Hadley的回答参考了Stephen Few的报告《双缩放轴在图中是最好的解决方案吗?》
我不知道OP中的“counts”和“rate”是什么意思,但快速搜索会给我counts和Rates,所以我得到了一些关于北美登山事故的数据:
Years<-c("1998","1999","2000","2001","2002","2003","2004")
Persons.Involved<-c(281,248,301,276,295,231,311)
Fatalities<-c(20,17,24,16,34,18,35)
rate=100*Fatalities/Persons.Involved
df<-data.frame(Years=Years,Persons.Involved=Persons.Involved,Fatalities=Fatalities,rate=rate)
print(df,row.names = FALSE)
Years Persons.Involved Fatalities rate
1998 281 20 7.117438
1999 248 17 6.854839
2000 301 24 7.973422
2001 276 16 5.797101
2002 295 34 11.525424
2003 231 18 7.792208
2004 311 35 11.254019
然后,我尝试按照Few在上述报告第7页建议的那样绘制图表(并按照OP的要求将计数绘制为柱状图,将率绘制为折线图):
The other less obvious solution, which works only for time series, is to convert all sets of values to a common quantitative scale by displaying percentage differences between each value and a reference (or index) value.
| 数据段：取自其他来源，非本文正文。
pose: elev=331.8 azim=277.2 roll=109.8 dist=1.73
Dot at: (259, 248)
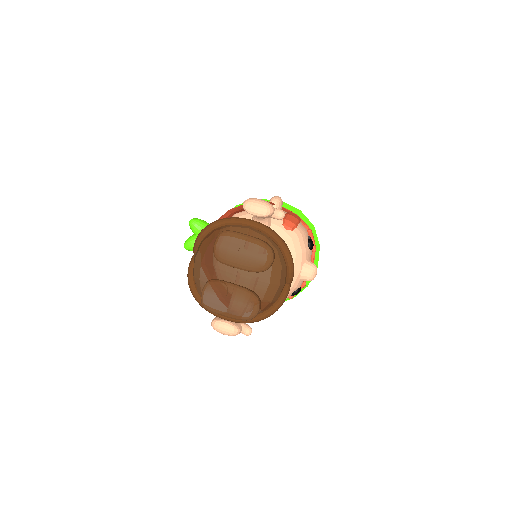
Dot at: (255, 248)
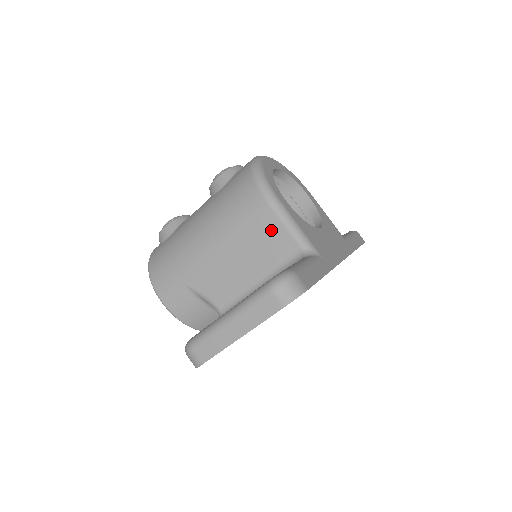
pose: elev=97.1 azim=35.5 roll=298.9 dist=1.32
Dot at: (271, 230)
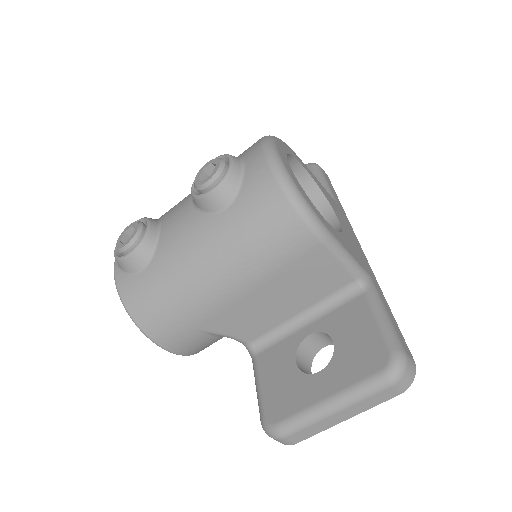
Dot at: (321, 267)
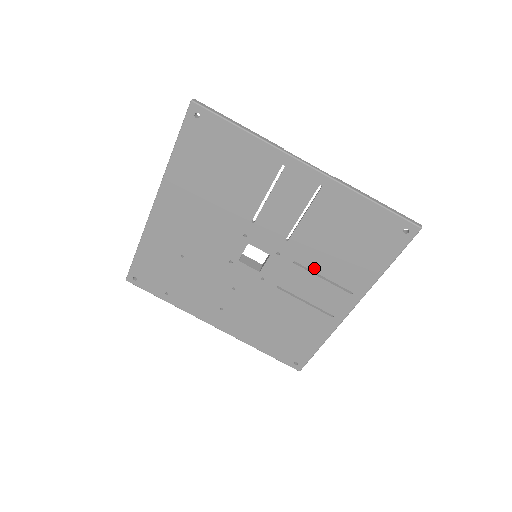
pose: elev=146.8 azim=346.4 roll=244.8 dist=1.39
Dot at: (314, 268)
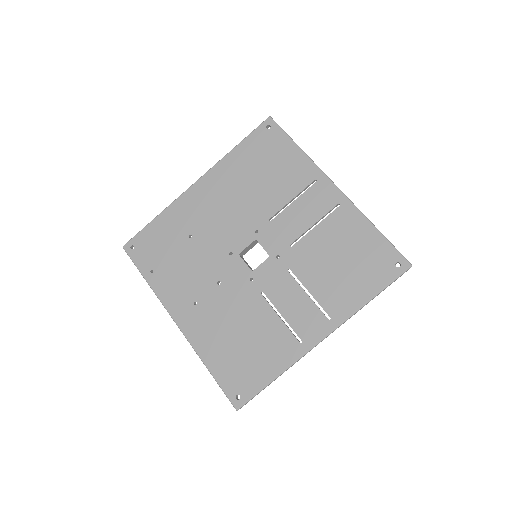
Dot at: (304, 281)
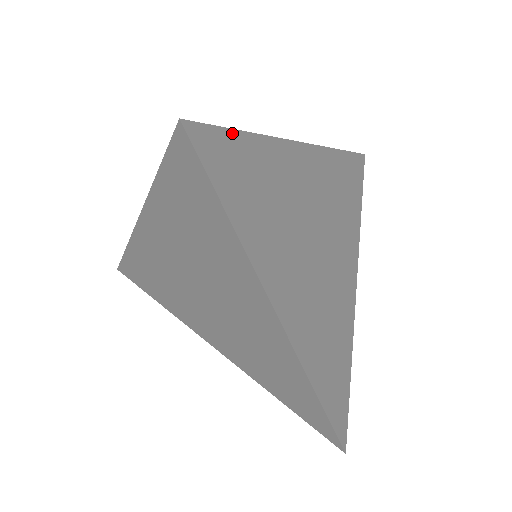
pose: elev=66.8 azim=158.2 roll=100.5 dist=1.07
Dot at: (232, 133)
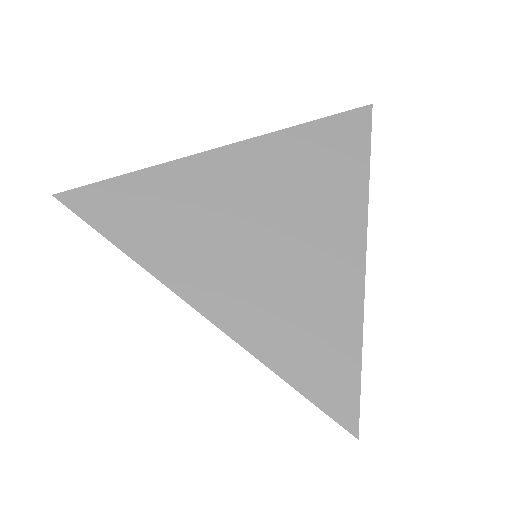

For instance, select a particular point in time, such as the first interval that appears in the graph, and express each subsequent value as the percentage difference between it and the initial value. This is done by dividing the value at each point in time by the value for the initial point in time and then multiplying it by 100 to convert the rate to a percentage, as illustrated below.
df2<-df
df2$Persons.Involved <- 100*df$Persons.Involved/df$Persons.Involved[1]
df2$rate <- 100*df$rate/df$rate[1]
plot(ggplot(df2)+
geom_bar(aes(x=Years,weight=Persons.Involved))+
geom_line(aes(x=Years,y=rate,group=1))+
theme(text = element_text(size=30))
)
这就是结果:
但我不是很喜欢它,我不能轻易地给它加上一个传奇……
1 威廉森,杰德,等人。2005年北美登山事故。The Mountaineers Books, 2005。